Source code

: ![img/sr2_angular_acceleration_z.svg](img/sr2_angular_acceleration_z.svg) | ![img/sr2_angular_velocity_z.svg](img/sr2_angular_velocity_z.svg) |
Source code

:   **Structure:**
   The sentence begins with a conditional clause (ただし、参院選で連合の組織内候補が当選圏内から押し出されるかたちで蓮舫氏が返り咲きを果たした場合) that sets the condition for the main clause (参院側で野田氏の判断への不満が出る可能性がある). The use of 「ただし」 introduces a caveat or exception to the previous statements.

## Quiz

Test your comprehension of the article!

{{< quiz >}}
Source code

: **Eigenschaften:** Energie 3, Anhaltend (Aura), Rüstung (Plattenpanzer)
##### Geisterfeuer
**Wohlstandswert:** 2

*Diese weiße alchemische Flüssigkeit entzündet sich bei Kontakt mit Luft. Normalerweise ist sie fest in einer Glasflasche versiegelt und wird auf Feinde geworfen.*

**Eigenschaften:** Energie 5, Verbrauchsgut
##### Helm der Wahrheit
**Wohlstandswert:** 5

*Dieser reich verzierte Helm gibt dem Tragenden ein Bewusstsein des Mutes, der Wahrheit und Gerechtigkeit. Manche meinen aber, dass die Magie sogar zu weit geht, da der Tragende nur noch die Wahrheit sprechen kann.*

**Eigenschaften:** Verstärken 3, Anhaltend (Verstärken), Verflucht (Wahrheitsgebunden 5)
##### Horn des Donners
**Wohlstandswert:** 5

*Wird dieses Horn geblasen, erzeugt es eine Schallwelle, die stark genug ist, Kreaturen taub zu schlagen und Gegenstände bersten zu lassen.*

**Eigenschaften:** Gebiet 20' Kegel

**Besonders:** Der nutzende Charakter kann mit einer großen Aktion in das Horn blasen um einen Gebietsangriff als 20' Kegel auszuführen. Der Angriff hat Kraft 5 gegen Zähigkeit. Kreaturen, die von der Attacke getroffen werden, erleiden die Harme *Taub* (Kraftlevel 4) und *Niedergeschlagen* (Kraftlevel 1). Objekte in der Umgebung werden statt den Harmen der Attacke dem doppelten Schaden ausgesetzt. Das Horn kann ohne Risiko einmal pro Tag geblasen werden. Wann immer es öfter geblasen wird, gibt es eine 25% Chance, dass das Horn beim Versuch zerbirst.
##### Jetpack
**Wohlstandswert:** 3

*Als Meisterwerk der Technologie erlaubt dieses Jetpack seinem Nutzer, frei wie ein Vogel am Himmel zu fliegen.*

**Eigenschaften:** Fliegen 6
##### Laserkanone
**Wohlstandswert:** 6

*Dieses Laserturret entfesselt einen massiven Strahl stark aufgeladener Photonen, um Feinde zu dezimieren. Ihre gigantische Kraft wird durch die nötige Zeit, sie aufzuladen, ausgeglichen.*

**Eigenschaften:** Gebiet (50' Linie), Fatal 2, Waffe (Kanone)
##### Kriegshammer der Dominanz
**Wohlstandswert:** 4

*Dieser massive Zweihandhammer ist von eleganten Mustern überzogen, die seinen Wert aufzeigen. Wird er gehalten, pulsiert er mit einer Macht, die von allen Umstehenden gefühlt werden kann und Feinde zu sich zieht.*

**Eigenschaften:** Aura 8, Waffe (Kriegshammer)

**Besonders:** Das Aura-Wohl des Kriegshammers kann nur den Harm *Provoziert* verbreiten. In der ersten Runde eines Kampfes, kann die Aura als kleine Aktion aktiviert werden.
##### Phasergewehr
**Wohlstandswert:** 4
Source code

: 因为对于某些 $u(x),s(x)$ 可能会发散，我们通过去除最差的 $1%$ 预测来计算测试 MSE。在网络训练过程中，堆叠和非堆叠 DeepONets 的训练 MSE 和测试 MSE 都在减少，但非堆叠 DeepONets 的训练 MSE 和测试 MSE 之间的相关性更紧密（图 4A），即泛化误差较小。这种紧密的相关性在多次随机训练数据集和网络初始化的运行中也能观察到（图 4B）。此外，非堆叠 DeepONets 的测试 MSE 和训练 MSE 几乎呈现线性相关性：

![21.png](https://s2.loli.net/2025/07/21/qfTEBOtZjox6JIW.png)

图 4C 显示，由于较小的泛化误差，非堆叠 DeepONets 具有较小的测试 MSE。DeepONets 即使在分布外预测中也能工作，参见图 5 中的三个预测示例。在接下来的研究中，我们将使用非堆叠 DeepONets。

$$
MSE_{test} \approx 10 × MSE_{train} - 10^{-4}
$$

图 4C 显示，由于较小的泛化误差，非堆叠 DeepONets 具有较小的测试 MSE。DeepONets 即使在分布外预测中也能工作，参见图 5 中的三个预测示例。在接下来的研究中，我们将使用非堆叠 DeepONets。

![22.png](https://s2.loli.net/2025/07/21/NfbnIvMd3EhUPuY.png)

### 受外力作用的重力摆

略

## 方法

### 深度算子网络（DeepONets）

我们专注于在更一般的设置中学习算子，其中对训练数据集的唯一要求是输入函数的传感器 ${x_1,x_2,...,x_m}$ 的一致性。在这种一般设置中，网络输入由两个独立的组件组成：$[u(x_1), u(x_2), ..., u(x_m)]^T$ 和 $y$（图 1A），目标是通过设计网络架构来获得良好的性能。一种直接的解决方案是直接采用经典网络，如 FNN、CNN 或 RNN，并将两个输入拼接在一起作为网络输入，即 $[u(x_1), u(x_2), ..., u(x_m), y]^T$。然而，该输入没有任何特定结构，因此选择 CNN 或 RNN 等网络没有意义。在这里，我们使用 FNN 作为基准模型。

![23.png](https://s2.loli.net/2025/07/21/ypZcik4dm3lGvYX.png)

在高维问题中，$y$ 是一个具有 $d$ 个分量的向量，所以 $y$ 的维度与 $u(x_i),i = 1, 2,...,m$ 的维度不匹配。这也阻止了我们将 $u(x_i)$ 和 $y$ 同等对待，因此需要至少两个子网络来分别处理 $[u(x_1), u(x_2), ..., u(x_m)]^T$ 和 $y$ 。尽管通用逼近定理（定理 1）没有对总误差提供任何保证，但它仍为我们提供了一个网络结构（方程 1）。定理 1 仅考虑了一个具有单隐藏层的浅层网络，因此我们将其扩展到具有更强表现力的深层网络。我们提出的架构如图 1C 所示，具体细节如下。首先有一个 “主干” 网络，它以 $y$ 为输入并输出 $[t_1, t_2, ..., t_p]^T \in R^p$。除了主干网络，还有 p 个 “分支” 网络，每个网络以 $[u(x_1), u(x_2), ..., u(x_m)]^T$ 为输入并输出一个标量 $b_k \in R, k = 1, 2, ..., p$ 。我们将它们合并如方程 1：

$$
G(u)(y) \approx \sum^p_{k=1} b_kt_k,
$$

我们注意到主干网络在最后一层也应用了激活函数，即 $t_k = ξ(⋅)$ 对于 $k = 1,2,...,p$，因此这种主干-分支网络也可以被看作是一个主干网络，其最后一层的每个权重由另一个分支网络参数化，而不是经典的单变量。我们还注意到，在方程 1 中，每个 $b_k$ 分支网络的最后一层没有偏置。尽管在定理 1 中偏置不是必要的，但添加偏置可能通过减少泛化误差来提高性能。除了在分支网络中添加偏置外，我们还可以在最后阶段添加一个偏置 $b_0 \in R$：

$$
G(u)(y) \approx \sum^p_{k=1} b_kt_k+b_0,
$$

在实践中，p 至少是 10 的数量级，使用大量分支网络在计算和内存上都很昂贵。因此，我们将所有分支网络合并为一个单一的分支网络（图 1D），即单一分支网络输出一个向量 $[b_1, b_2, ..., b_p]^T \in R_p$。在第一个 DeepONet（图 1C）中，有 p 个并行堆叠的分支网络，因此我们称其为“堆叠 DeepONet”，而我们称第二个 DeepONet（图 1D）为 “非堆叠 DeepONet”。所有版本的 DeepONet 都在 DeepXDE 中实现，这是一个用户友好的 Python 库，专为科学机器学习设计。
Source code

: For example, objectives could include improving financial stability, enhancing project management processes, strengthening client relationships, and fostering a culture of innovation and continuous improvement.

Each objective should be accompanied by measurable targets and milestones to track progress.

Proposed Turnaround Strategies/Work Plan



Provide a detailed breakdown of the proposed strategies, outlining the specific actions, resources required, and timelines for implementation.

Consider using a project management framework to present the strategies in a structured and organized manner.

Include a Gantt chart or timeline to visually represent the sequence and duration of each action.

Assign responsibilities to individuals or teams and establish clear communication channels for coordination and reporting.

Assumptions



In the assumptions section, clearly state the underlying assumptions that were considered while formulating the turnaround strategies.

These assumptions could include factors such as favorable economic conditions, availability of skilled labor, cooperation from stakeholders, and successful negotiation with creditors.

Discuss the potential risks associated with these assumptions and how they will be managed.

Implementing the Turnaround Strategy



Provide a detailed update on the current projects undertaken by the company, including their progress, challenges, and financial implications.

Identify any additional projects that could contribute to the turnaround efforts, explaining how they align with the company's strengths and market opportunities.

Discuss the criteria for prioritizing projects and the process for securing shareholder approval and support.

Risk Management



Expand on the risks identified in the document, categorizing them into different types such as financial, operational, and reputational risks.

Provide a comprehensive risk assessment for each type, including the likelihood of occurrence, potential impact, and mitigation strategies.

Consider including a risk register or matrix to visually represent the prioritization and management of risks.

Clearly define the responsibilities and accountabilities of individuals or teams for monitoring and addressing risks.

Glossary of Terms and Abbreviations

------------------------------------------------------------------------

Which lines above hold the string "Anhaltend"? Show each of them.

[ANSWER FOR THIS EXERCISE]:
: **Eigenschaften:** Energie 3, Anhaltend (Aura), Rüstung (Plattenpanzer)
**Eigenschaften:** Verstärken 3, Anhaltend (Verstärken), Verflucht (Wahrheitsgebunden 5)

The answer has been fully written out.